**Task brief:** Please print every record below exactly as written, leaving out the pictures.

-- Opening Marker --

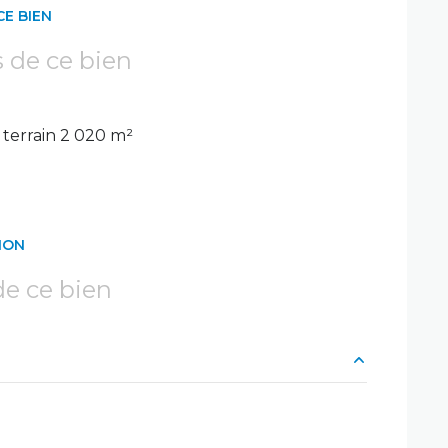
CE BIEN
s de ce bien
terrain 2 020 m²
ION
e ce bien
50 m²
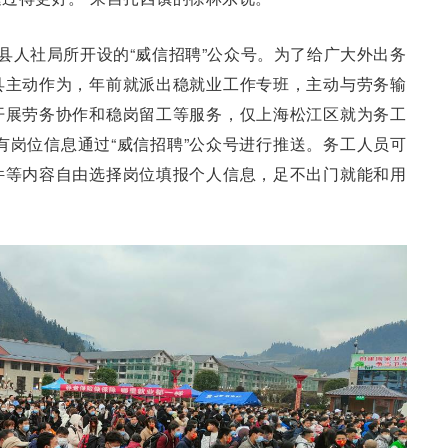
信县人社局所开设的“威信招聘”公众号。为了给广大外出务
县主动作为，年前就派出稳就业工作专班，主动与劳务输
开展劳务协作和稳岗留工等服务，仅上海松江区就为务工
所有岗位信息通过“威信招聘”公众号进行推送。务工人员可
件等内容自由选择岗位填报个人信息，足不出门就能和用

-- Closing Marker --

**Exercise result:**
CE BIEN
s de ce bien
terrain 2 020 m²
ION
e ce bien
50 m²
信县人社局所开设的“威信招聘”公众号。为了给广大外出务
县主动作为，年前就派出稳就业工作专班，主动与劳务输
开展劳务协作和稳岗留工等服务，仅上海松江区就为务工
所有岗位信息通过“威信招聘”公众号进行推送。务工人员可
件等内容自由选择岗位填报个人信息，足不出门就能和用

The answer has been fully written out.